Ekonomi

"Geçinemiyoruz" eylemi

Türk- İş'e bağlı sendikalar bugün ülke genelinde basın açıklaması düzenliyor. Yozgat İl Özel İdaresi’nde çalışan emekçiler, hayat pahalılığı, satın alma gücündeki gerileme, adaletsiz vergi sistemi, kamu iş yerlerinde ücret dengesizliği gibi sorunlara çözüm talebiyle bir saat süreyle iş bırakıp, oturma eylemi yaptı.

Abone Ol

Türk- İş'e bağlı sendikalar bugün ülke genelinde basın açıklaması düzenliyor. Yozgat İl Özel İdaresi’nde çalışan emekçiler, hayat pahalılığı, satın alma gücündeki gerileme, adaletsiz vergi sistemi, kamu iş yerlerinde ücret dengesizliği gibi sorunlara çözüm talebiyle bir saat süreyle iş bırakıp, oturma eylemi yaptı.

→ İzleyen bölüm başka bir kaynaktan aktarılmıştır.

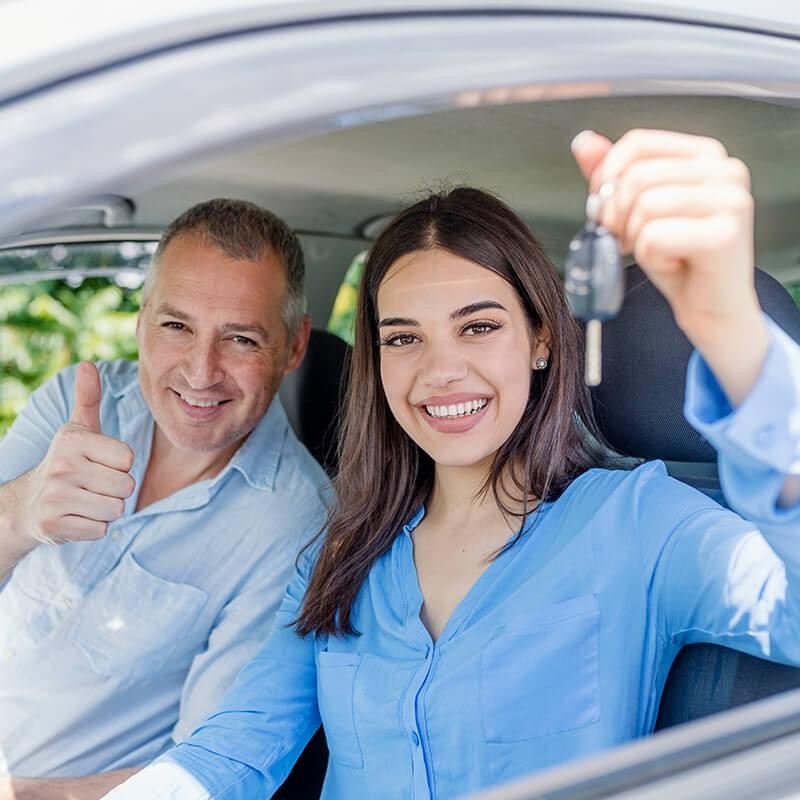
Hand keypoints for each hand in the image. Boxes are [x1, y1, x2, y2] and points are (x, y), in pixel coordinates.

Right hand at [17, 362, 135, 545]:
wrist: (27, 504)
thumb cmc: (67, 462)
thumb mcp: (78, 429)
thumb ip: (88, 399)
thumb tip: (87, 364)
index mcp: (73, 440)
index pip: (128, 459)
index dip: (120, 465)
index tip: (100, 463)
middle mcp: (62, 466)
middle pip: (125, 486)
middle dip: (115, 489)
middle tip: (92, 485)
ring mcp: (55, 496)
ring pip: (116, 510)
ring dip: (106, 509)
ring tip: (85, 500)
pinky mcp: (54, 525)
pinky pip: (101, 530)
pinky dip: (94, 527)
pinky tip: (76, 516)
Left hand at [571, 128, 761, 342]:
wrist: (711, 309)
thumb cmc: (677, 259)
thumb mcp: (637, 211)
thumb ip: (614, 175)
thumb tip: (584, 142)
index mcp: (706, 155)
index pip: (638, 143)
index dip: (607, 178)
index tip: (607, 210)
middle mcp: (726, 170)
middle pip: (636, 176)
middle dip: (616, 216)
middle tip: (628, 241)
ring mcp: (730, 200)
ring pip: (644, 206)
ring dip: (634, 239)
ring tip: (654, 252)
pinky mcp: (726, 234)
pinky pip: (655, 238)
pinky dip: (650, 259)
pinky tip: (672, 265)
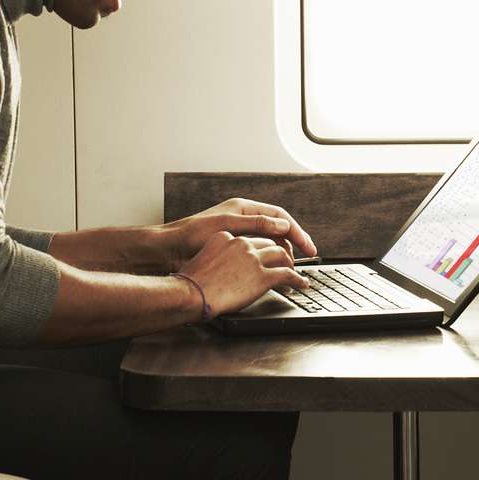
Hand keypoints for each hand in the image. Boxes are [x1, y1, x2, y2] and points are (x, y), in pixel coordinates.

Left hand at [159, 197, 318, 267]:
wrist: (169, 249)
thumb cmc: (193, 234)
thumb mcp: (228, 226)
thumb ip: (256, 224)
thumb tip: (282, 224)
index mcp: (244, 208)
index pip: (280, 216)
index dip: (297, 232)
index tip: (309, 248)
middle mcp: (243, 218)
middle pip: (276, 229)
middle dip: (292, 243)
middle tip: (305, 260)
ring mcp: (238, 233)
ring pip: (268, 242)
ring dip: (280, 253)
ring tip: (289, 269)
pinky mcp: (232, 247)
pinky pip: (257, 252)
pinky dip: (267, 260)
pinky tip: (271, 271)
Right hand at [177, 233, 309, 315]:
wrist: (190, 294)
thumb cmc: (190, 283)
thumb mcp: (203, 258)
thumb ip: (217, 255)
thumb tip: (223, 265)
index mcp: (226, 236)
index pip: (252, 238)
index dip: (261, 248)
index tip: (265, 255)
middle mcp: (242, 243)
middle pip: (269, 244)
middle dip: (280, 254)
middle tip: (286, 264)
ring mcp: (253, 258)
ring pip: (282, 256)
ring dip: (290, 265)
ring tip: (293, 274)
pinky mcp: (262, 275)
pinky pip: (287, 274)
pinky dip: (298, 279)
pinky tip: (301, 284)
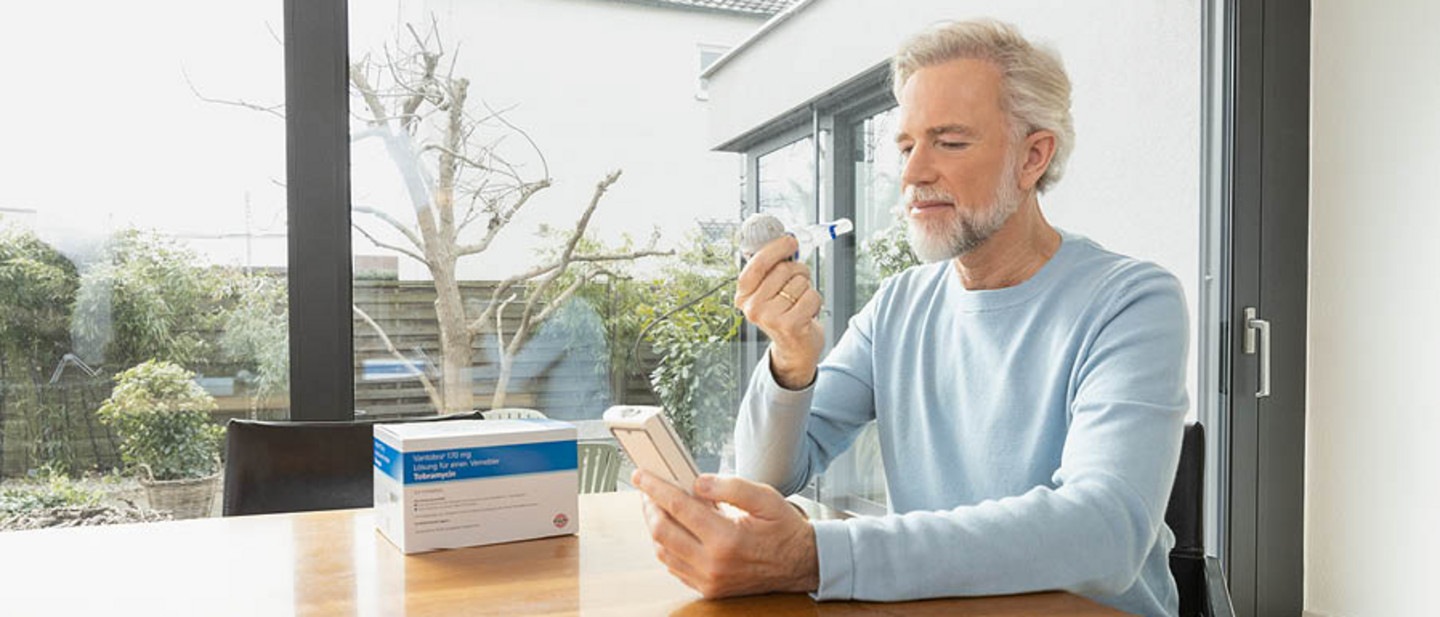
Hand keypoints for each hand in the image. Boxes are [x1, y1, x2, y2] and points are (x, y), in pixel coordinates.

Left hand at [633, 469, 818, 598]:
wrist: (801, 565)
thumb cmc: (783, 530)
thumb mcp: (765, 498)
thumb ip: (731, 487)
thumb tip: (698, 483)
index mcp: (727, 539)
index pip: (678, 507)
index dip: (655, 488)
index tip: (642, 476)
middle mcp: (713, 563)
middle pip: (661, 532)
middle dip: (649, 507)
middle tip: (647, 490)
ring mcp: (709, 580)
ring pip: (663, 551)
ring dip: (655, 527)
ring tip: (659, 507)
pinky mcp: (708, 588)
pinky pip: (674, 567)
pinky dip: (666, 546)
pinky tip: (672, 530)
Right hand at [733, 235, 823, 388]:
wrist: (794, 349)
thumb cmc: (784, 315)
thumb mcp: (769, 293)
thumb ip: (772, 269)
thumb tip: (786, 241)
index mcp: (743, 296)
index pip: (758, 263)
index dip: (776, 248)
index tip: (790, 241)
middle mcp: (752, 308)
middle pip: (784, 269)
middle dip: (798, 271)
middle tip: (798, 282)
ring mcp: (770, 318)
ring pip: (800, 282)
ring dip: (807, 288)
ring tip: (800, 302)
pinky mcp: (790, 325)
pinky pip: (812, 296)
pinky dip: (815, 301)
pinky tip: (807, 313)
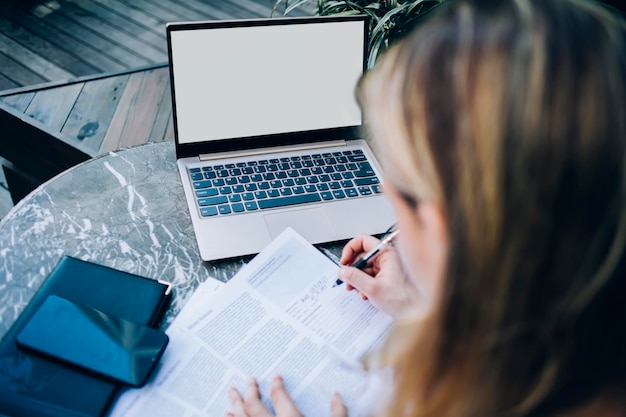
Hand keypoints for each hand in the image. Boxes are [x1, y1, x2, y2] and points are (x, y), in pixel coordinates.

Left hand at [227, 375, 346, 416]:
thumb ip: (339, 414)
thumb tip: (337, 396)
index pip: (279, 396)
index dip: (276, 384)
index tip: (275, 377)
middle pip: (254, 405)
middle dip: (250, 390)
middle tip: (249, 380)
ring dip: (235, 404)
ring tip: (232, 393)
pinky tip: (228, 415)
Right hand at [338, 234, 421, 317]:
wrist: (416, 312)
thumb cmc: (403, 300)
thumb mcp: (373, 289)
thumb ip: (355, 278)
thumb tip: (342, 271)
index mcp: (387, 254)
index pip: (363, 241)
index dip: (350, 250)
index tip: (344, 262)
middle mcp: (387, 258)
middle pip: (362, 256)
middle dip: (352, 269)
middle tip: (347, 279)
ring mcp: (387, 267)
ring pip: (364, 267)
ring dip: (357, 279)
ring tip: (356, 289)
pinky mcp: (386, 276)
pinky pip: (369, 275)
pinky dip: (364, 284)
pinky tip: (365, 294)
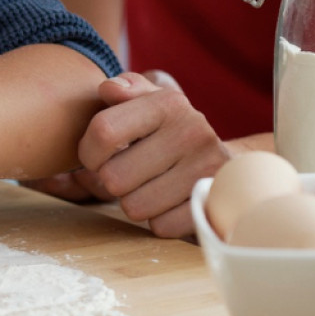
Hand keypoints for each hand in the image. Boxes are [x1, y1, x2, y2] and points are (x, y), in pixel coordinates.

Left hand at [75, 70, 229, 236]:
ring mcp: (207, 169)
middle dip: (112, 180)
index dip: (88, 152)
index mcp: (168, 104)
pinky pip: (161, 226)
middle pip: (113, 177)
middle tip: (129, 172)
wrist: (226, 162)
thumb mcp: (149, 101)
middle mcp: (192, 132)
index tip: (95, 156)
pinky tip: (168, 202)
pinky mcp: (214, 204)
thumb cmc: (169, 131)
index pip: (103, 131)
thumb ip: (124, 89)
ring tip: (149, 185)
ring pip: (134, 207)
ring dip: (134, 202)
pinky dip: (159, 219)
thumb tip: (109, 89)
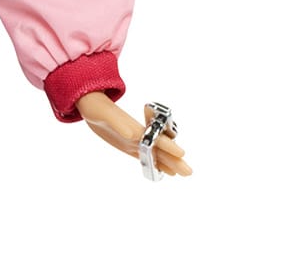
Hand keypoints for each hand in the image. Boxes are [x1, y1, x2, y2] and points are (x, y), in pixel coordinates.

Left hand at [75, 92, 191, 175]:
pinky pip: (145, 157)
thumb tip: (131, 133)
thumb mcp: (105, 115)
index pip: (156, 138)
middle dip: (175, 160)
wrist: (91, 105)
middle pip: (161, 149)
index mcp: (136, 127)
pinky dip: (155, 164)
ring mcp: (135, 141)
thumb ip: (118, 123)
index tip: (181, 153)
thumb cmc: (98, 107)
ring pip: (156, 154)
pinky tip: (165, 172)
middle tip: (188, 172)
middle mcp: (139, 135)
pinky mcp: (129, 146)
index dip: (168, 146)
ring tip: (182, 174)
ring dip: (169, 164)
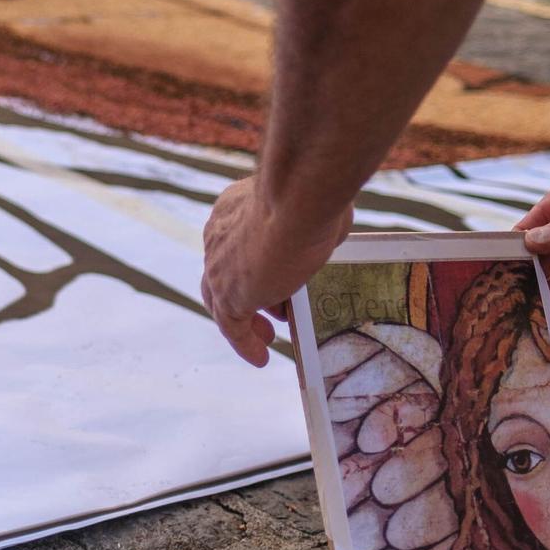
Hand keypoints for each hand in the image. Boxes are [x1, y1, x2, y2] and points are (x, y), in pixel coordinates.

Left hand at [202, 177, 349, 367]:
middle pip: (223, 271)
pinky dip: (244, 342)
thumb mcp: (317, 207)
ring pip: (223, 300)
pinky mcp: (229, 294)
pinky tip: (260, 357)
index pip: (236, 240)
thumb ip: (316, 223)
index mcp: (235, 208)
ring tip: (266, 339)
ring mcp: (219, 265)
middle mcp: (219, 234)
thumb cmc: (315, 193)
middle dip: (244, 292)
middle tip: (267, 312)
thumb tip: (330, 230)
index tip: (273, 275)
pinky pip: (232, 326)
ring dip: (244, 321)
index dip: (252, 260)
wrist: (299, 199)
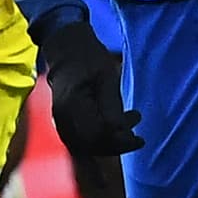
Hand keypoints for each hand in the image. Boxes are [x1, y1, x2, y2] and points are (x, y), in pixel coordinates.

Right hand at [40, 20, 143, 156]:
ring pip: (86, 147)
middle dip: (117, 145)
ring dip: (109, 145)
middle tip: (137, 137)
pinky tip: (113, 134)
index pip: (97, 134)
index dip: (119, 139)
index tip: (138, 131)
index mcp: (72, 105)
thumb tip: (120, 130)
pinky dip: (98, 142)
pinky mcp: (63, 122)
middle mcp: (62, 118)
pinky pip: (80, 142)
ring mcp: (60, 121)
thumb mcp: (106, 76)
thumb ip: (111, 105)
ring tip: (129, 134)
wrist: (66, 50)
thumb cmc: (88, 58)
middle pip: (91, 145)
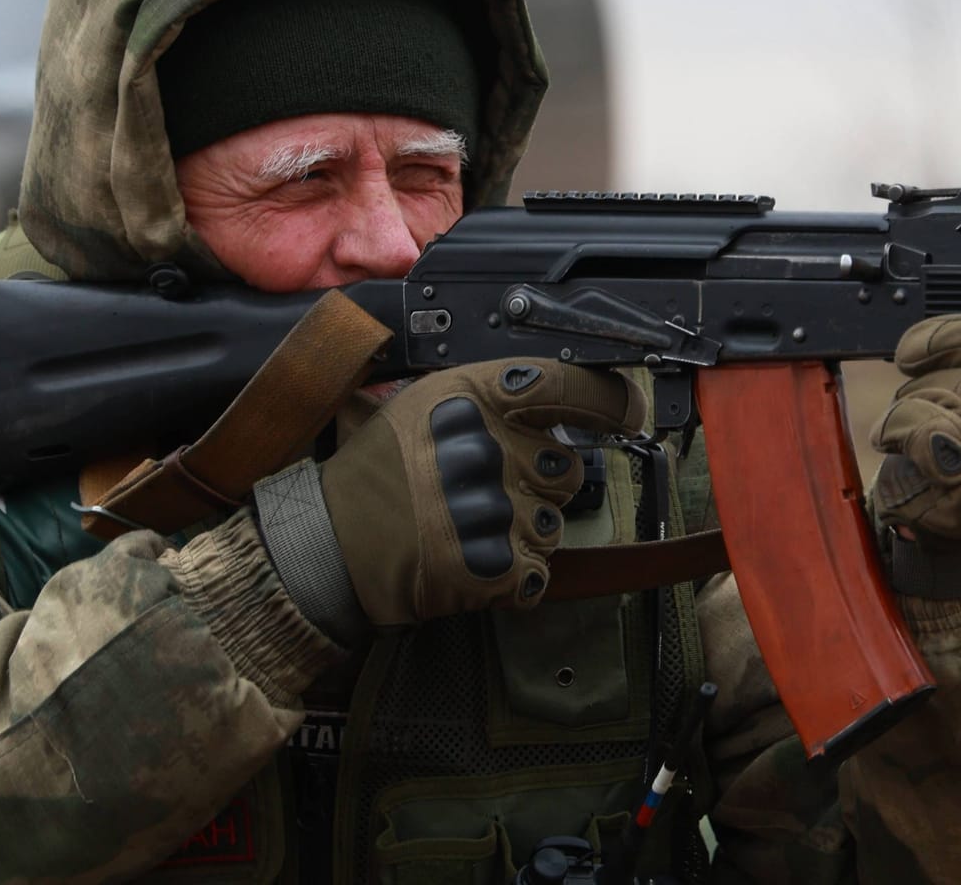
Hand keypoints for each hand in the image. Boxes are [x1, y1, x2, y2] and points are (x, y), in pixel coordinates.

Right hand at [320, 359, 644, 624]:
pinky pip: (536, 572)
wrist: (330, 548)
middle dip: (540, 483)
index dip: (608, 399)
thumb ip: (486, 396)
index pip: (565, 384)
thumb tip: (560, 396)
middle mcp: (490, 447)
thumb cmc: (371, 476)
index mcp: (471, 398)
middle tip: (487, 493)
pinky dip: (512, 576)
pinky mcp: (496, 564)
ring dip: (524, 531)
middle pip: (566, 467)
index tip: (629, 410)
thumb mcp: (419, 404)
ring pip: (553, 523)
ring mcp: (496, 509)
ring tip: (468, 529)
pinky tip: (472, 562)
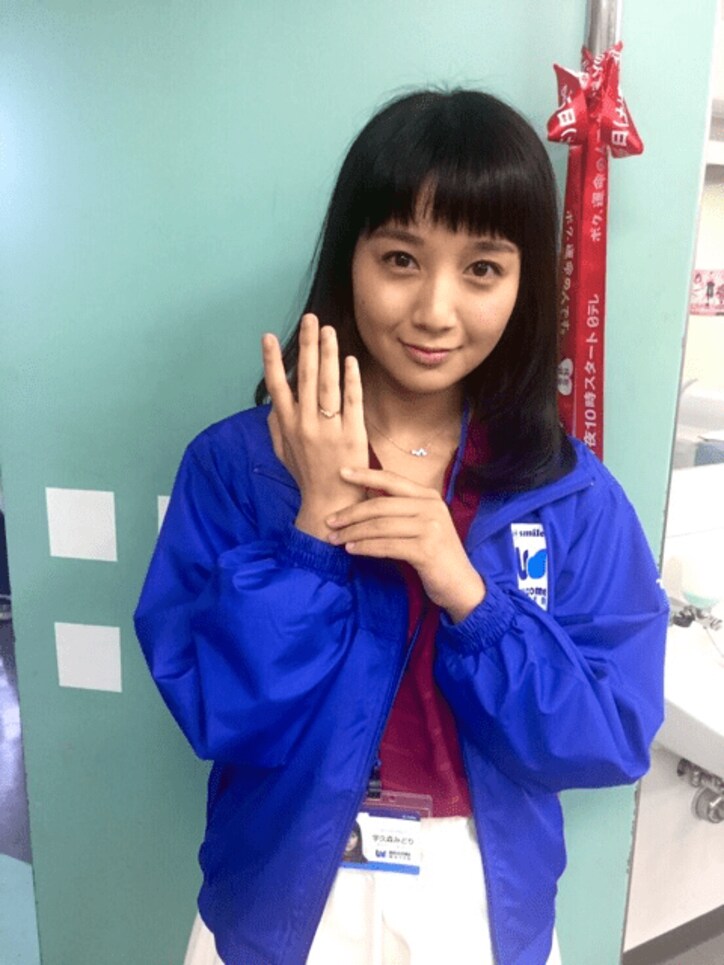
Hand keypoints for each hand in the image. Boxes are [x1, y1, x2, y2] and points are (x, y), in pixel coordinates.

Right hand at [263, 314, 368, 539]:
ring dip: (328, 354)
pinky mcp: (352, 434)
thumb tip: (271, 405)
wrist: (329, 505)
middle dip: (307, 345)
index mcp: (288, 425)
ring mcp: (329, 428)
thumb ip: (276, 426)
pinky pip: (351, 401)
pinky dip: (350, 379)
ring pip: (327, 384)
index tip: (268, 336)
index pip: (277, 386)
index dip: (271, 360)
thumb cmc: (307, 478)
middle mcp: (305, 423)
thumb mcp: (283, 453)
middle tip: (310, 319)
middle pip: (305, 376)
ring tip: (329, 330)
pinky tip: (349, 360)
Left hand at [326, 467, 485, 622]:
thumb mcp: (422, 524)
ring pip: (379, 526)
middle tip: (329, 521)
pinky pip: (386, 546)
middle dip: (350, 514)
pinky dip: (365, 548)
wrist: (461, 585)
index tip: (341, 473)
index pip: (392, 480)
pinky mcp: (426, 549)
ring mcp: (430, 527)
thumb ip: (401, 509)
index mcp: (429, 496)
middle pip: (380, 505)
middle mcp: (431, 507)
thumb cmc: (435, 555)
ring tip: (334, 539)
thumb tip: (365, 494)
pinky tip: (351, 550)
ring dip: (352, 533)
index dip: (365, 475)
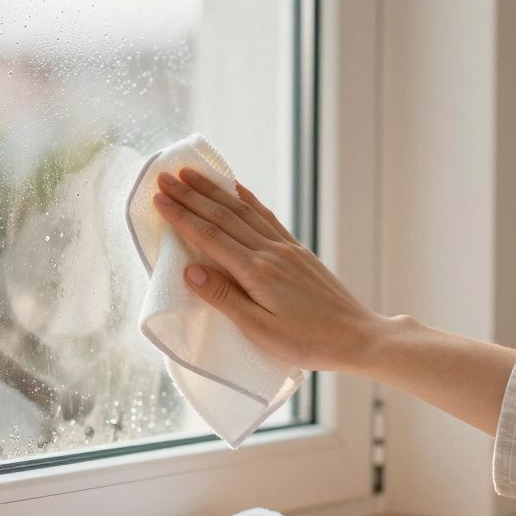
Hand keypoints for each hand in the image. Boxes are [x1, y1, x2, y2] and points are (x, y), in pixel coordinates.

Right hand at [152, 169, 386, 372]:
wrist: (356, 336)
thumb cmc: (306, 342)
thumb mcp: (259, 329)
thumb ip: (223, 297)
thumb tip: (189, 269)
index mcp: (256, 272)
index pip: (209, 236)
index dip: (181, 216)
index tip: (158, 198)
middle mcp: (270, 252)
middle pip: (223, 216)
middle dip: (191, 195)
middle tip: (165, 177)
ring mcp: (286, 248)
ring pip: (244, 211)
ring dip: (215, 191)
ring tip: (192, 174)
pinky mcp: (298, 251)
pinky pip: (267, 216)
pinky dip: (248, 199)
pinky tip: (238, 189)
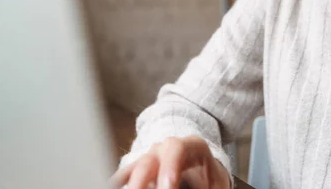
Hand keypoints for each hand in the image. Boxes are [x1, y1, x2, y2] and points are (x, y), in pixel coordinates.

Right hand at [110, 136, 230, 188]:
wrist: (204, 171)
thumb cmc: (210, 178)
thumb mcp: (216, 182)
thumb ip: (207, 186)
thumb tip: (202, 186)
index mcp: (191, 146)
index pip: (178, 149)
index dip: (170, 167)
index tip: (168, 187)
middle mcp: (166, 149)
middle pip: (150, 159)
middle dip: (144, 180)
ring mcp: (150, 159)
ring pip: (134, 169)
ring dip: (131, 184)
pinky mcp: (138, 172)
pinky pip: (124, 177)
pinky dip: (120, 183)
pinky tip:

Yozgat İl Özel İdaresi’nde köylere götürülen yol, su, köprü, gölet, sulama projesi gibi yatırımlarda çalışan işçiler, sabah mesainin başlama saati öncesinde iş yeri önünde toplandı. Emekçiler, işbaşı yapmak yerine oturma eylemi yaptı. Eyleme, Türkiye Yol İş sendikası Kayseri 2 Nolu Şube Başkanı Yaşar Durak Ayerdem de katıldı. Emekçiler, bir süre iş yeri önünde bekledikten sonra iş yeri içerisindeki Genel Sekreterli binası önüne kadar yürüdü, burada bir süre bekledikten sonra oturma eylemi yaptı.

"Sürekli sabırlı olmamız istendi ama bıçak kemiğe dayandı"

Bir saatlik iş bırakma eylemi sonrasında Türkiye Yol İş sendikası Kayseri 2 Nolu Şube Başkanı Yaşar Durak Ayerdem tarafından yapılan açıklamada şöyle denildi:

"Sürekli sabırlı olmamız istendi ama bıçak kemiğe dayandı. Bundan sonra sözümüzü meydanlarda yüz binler ile söyleyeceğiz. Ekonomik krizin bedelini işçiler olarak biz ödemeyeceğiz. Markete, pazara, temel tüketim ürünlerine, tepeden tırnağa her şeye her gün zam geliyor. Dün aldığımızı aynı fiyatla bugün alamaz olduk. Büyükşehirlerde ev kiraları ortalamada asgari ücretin üzerine çıktı. Okullar açıldı, eğitim masrafları altından kalkılamaz bir hale geldi. Analar, babalar ‘çocuğumuzu okula nasıl göndereceğiz’ diyor. Elektriğe ve doğal gaza geçtiğimiz aylarda yüzde 38 zam geldi. Önümüz kış, işçisi, emeklisi kışı nasıl geçireceğiz diye kara kara düşünüyor. Kişi başına düşen gelir artıyor ama işçinin ve emeklisinin geliri değil sefaleti artıyor. Ülkemizde gelir adaleti hızla bozuldu. İşçilerin milli gelirden aldığı pay azalırken işverenlerin payı her geçen gün artmaktadır. Buradan tekrar söylüyoruz; asgari ücretin açlık sınırının altında olduğu, en düşük emekli maaşının asgari ücretten de düşük olduğu bir toplumda huzuru tesis etmek mümkün değildir. Sosyal barış olmaz. Geçmiş yıllarda da ekonomik krizler yaşandı. Geçim şartları ağırlaştı. Ancak bu dönemde olduğu kadar yoksulluk görülmedi. İşçiler mağdur olmadı. Enflasyon kadar ücret zammı yoksulluğun sürmesidir. Kaldı ki açıklanan enflasyon yaşadığımızı gerçeğin çok uzağındadır. Bizi yansıtmıyor. Açıklanan resmi enflasyona göre belirlenen ücret zammı bizi daha da yoksullaştırıyor. Gerçek enflasyon oranları açıklanmazsa bu kayıp daha da artacaktır. Enflasyonun bir an önce gerçek seviyesinde açıklanması için gerekli adımlar atılmalıdır. İşçiler enflasyonun sebebi değildir. Enflasyonu düşürmek için fedakarlığı kazancını ve servetini artıranlar yapmalıdır. Ülkemizde gelir adaletini sağlamak için vergide adaletin sağlanması gerekir.   Az kazanandan az çok kazanandan çok vergi alınmalıdır. Bu ülkenin sağladığı kaynakları kullanarak servet elde edenler var ama işçinin ödediği kadar vergi vermiyorlar."